Many charges relate to patients Melgen said had age-related macular degeneration, one of the leading causes of severe vision loss in people 65 and older. Most ARMD patients have the “dry” variety, which is caused by retinal cells breaking down and cannot be treated. Fewer have the “wet” variety, which is involves bleeding beneath the retina. It can be treated by injections.
Prosecutors say Melgen falsely diagnosed many patients with ARMD so he could run unneeded tests. They say he also falsely claimed patients with dry ARMD had wet ARMD, giving them multiple injections that had no benefit.
In the sampling of 30 patients prosecutors listed in Melgen’s indictment, he allegedly claimed reimbursement for multiple tests and treatments on both eyes of three patients who have one prosthetic. In another six cases listed, Melgen allegedly ordered useless treatments on an eye clearly damaged beyond recovery. Most other reimbursements listed center on ARMD treatments prosecutors say were fraudulent.
Prosecutors allege Melgen charged the government three or four times for single-dose vials of Lucentis, a drug used to treat wet ARMD.
Lucentis is administered in tiny doses — 0.5 milliliters per injection or a sixty-fourth of a teaspoon.

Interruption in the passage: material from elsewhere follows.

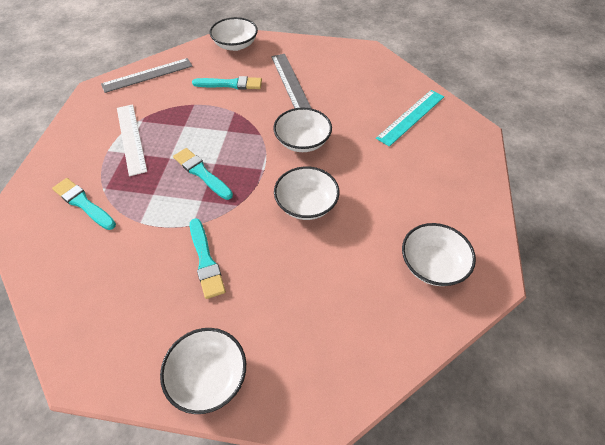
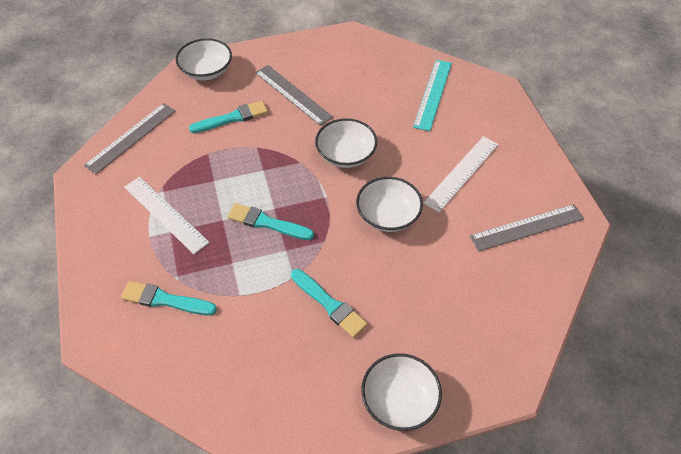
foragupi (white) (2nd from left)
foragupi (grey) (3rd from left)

It comes in single-use vials that contain four times that amount — a sixteenth of a teaspoon. The manufacturer’s instructions say doctors should pull the vial’s entire contents into the syringe and then squeeze out and dispose of the excess — about a thirtieth of a teaspoon — before administering the injection. Medicare reimburses doctors their wholesale cost of $1,900 per vial plus a 6 percent surcharge, $114.
Prosecutors say that rather than throw away the excess, Melgen hired a lab that would fill three to four syringes from each vial. He still charged Medicare the full $1,900 per injection, however, meaning the extra two or three injections per vial were almost pure profit, prosecutors say. They say Melgen received a warning in 2008 to stop the practice but continued, even though it increased the risk patients could get an eye-destroying infection.
Melgen’s attorneys outlined a two-pronged defense at a court hearing. First, they said dose splitting is common and that Lucentis’s manufacturer, in a wink to the practice, includes four labels per vial. Second, they said the practice cost the U.S. government nothing – if Melgen had drawn one dose per vial, Medicare would have paid for the additional two or three vials purchased.
The trial is expected to last several weeks.